--- start Information supplied ---

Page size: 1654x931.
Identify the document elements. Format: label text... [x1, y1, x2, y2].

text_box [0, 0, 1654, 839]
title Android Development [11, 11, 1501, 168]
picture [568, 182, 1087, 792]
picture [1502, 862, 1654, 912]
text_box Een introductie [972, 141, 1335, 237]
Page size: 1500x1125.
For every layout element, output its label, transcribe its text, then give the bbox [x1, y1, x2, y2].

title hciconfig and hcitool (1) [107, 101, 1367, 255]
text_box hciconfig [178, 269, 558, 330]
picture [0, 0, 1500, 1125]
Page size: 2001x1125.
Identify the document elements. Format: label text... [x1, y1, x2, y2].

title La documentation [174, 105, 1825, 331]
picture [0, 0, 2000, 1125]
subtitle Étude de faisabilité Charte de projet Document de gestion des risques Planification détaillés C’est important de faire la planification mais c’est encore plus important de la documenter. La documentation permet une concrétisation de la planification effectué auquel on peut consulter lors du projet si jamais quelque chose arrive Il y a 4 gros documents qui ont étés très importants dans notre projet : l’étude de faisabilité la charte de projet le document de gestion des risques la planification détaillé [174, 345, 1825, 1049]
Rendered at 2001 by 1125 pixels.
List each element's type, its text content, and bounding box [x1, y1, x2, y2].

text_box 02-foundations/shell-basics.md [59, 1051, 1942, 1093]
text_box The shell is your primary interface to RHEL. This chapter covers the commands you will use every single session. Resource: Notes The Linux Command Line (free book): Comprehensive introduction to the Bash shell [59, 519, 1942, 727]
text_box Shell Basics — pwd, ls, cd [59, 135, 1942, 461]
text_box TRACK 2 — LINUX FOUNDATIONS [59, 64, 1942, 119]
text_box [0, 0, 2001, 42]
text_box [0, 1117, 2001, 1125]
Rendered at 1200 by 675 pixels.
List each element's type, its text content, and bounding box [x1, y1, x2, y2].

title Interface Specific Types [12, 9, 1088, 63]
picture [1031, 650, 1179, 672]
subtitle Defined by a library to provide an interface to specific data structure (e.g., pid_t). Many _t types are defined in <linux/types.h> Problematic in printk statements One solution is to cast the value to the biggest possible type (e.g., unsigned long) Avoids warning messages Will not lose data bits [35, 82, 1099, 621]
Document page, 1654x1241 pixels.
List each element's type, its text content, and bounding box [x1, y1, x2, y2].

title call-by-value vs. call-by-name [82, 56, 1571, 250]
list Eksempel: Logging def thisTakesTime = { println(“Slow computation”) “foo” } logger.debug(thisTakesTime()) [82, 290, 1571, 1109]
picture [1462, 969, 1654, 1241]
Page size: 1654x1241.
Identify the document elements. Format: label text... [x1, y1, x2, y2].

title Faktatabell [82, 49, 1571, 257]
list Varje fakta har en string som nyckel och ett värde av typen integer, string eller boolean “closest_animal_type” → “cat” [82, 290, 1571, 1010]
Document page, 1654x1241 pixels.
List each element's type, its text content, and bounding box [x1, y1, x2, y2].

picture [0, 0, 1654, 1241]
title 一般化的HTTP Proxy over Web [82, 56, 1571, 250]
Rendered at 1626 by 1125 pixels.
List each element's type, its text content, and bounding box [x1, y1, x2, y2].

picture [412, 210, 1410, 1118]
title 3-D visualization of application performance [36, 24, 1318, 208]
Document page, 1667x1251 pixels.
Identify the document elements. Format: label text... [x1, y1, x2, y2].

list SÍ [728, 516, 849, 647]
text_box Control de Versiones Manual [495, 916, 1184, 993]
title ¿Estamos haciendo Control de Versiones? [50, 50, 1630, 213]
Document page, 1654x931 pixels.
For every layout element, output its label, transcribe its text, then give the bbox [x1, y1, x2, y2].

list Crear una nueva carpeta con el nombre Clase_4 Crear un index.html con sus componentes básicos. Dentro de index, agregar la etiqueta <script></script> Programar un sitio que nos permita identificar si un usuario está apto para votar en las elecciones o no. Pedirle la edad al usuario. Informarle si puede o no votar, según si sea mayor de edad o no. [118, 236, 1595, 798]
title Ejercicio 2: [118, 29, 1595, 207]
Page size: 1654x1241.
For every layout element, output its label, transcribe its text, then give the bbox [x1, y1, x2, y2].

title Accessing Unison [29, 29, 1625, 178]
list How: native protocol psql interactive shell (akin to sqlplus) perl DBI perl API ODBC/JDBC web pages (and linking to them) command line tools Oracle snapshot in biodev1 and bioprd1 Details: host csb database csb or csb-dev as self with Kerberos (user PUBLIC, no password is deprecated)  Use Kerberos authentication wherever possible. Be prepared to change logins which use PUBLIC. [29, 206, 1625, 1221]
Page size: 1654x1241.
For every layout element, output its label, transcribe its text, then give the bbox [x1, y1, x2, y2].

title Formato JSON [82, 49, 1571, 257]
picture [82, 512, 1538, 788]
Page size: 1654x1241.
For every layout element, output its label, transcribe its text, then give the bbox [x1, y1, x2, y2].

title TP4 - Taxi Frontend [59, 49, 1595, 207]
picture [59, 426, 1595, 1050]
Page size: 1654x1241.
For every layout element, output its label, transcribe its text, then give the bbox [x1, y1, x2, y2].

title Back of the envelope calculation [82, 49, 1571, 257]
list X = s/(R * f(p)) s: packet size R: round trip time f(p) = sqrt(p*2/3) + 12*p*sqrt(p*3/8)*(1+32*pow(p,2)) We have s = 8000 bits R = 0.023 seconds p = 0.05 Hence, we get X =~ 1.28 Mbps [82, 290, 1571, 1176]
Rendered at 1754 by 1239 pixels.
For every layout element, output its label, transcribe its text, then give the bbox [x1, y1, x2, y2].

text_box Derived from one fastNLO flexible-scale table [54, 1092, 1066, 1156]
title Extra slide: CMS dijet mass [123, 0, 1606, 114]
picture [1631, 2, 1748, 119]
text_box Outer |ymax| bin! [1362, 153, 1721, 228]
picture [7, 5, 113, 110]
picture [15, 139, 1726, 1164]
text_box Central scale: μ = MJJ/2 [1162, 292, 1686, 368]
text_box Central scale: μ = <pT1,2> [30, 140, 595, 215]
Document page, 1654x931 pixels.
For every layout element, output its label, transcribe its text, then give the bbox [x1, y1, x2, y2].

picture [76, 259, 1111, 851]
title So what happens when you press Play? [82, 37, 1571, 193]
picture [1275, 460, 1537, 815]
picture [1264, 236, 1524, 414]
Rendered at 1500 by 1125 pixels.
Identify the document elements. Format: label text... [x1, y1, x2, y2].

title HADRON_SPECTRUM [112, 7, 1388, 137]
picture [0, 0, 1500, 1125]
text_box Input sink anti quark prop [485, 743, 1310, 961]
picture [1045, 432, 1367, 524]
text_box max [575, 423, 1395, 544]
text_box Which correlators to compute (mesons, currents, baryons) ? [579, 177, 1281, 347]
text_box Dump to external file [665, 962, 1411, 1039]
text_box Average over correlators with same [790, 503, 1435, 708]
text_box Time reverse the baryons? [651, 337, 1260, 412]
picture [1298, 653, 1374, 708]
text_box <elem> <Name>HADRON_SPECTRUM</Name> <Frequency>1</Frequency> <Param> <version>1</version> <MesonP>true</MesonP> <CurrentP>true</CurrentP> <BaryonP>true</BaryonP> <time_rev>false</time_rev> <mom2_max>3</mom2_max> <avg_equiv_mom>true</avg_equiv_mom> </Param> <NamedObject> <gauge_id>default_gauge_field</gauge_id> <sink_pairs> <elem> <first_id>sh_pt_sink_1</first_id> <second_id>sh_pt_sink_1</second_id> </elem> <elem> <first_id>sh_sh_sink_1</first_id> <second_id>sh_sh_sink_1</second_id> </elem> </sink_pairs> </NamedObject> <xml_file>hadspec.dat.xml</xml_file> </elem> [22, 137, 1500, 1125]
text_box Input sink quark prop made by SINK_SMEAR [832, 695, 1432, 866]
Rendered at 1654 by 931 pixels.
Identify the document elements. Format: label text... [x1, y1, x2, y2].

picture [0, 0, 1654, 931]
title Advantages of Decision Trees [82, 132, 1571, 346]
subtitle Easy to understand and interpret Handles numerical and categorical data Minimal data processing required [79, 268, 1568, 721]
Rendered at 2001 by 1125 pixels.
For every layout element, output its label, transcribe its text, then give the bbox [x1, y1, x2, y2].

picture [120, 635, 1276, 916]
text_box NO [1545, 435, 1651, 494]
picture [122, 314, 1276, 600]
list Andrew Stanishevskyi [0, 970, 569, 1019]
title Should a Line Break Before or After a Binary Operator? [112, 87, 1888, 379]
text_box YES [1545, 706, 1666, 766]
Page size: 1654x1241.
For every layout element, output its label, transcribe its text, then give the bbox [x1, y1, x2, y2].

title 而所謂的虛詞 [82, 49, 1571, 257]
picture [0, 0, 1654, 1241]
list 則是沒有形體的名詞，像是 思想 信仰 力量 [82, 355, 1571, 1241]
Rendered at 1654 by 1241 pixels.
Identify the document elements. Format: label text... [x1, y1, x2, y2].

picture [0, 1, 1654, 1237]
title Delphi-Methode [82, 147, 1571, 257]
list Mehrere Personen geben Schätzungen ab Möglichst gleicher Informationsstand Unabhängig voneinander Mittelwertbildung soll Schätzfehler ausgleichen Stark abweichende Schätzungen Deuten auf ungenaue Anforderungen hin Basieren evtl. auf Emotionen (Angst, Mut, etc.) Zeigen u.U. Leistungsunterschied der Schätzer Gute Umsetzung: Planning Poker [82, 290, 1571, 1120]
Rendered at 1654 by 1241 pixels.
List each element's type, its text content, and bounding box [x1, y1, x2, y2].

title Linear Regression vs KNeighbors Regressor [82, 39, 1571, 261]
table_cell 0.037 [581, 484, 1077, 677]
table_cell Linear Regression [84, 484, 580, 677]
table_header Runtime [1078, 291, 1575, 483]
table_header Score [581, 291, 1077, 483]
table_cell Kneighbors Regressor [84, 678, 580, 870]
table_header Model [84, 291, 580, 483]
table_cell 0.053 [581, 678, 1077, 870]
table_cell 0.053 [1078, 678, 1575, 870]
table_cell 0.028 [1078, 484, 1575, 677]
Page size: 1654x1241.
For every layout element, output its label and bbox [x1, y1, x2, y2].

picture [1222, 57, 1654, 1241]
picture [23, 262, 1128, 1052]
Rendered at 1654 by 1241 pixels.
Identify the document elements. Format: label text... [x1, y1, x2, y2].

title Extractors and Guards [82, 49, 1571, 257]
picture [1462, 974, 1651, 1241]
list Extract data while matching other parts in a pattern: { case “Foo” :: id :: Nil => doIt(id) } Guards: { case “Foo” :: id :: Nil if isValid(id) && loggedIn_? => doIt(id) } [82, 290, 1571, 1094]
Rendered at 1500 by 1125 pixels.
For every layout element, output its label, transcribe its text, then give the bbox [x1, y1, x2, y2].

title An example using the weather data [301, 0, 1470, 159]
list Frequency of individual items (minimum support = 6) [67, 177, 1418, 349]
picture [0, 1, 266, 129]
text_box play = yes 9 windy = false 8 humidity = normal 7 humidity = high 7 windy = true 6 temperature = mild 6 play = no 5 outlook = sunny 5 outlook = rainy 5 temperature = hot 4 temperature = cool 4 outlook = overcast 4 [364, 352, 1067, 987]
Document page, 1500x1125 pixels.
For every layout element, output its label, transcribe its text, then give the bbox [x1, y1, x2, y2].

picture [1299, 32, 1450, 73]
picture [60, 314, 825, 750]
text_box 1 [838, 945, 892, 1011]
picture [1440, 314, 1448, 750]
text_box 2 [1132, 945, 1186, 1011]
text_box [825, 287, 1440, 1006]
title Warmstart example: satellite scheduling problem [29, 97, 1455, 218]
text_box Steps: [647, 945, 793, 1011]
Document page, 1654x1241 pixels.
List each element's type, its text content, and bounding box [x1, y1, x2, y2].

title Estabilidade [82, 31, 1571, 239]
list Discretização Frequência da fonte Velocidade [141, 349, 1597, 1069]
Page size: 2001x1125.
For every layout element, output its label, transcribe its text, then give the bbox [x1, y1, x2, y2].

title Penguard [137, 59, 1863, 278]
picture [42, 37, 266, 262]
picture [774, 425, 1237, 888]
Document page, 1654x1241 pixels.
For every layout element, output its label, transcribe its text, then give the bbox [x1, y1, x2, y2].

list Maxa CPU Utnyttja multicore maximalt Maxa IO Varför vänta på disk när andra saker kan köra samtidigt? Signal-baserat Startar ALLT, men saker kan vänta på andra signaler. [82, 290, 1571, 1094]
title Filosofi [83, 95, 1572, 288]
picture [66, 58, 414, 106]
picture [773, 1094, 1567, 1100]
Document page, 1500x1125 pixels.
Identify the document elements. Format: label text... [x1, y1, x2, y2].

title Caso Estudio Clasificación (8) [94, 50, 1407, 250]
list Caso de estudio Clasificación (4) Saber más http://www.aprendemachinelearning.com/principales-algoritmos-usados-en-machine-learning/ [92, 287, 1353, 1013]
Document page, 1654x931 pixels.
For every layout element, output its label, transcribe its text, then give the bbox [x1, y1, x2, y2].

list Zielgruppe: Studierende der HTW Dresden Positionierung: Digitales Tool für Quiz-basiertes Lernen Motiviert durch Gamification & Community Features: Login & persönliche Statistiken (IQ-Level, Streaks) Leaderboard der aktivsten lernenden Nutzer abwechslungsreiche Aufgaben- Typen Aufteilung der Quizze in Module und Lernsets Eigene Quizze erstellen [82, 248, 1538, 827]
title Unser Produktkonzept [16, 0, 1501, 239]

--- end Information supplied ---

▶ Stated exercise
Can you rewrite the material from the line with "Rendered at 1754 by 1239 pixels." up to and including the line with "picture [1264, 236, 1524, 414]", renaming "layout element" to "page element" throughout and leaving everything else unchanged?

▶ Problem solution
Rendered at 1754 by 1239 pixels.
For every page element, output its label, transcribe its text, then give the bbox [x1, y1, x2, y2].

text_box Derived from one fastNLO flexible-scale table [54, 1092, 1066, 1156]
title Extra slide: CMS dijet mass [123, 0, 1606, 114]
picture [1631, 2, 1748, 119]
text_box Outer |ymax| bin! [1362, 153, 1721, 228]
picture [7, 5, 113, 110]
picture [15, 139, 1726, 1164]
text_box Central scale: μ = MJJ/2 [1162, 292, 1686, 368]
text_box Central scale: μ = <pT1,2> [30, 140, 595, 215]
Document page, 1654x931 pixels.
For every page element, output its label, transcribe its text, then give the bbox [x1, y1, x2, y2].

picture [76, 259, 1111, 851]
title So what happens when you press Play? [82, 37, 1571, 193]
picture [1275, 460, 1537, 815]
picture [1264, 236, 1524, 414]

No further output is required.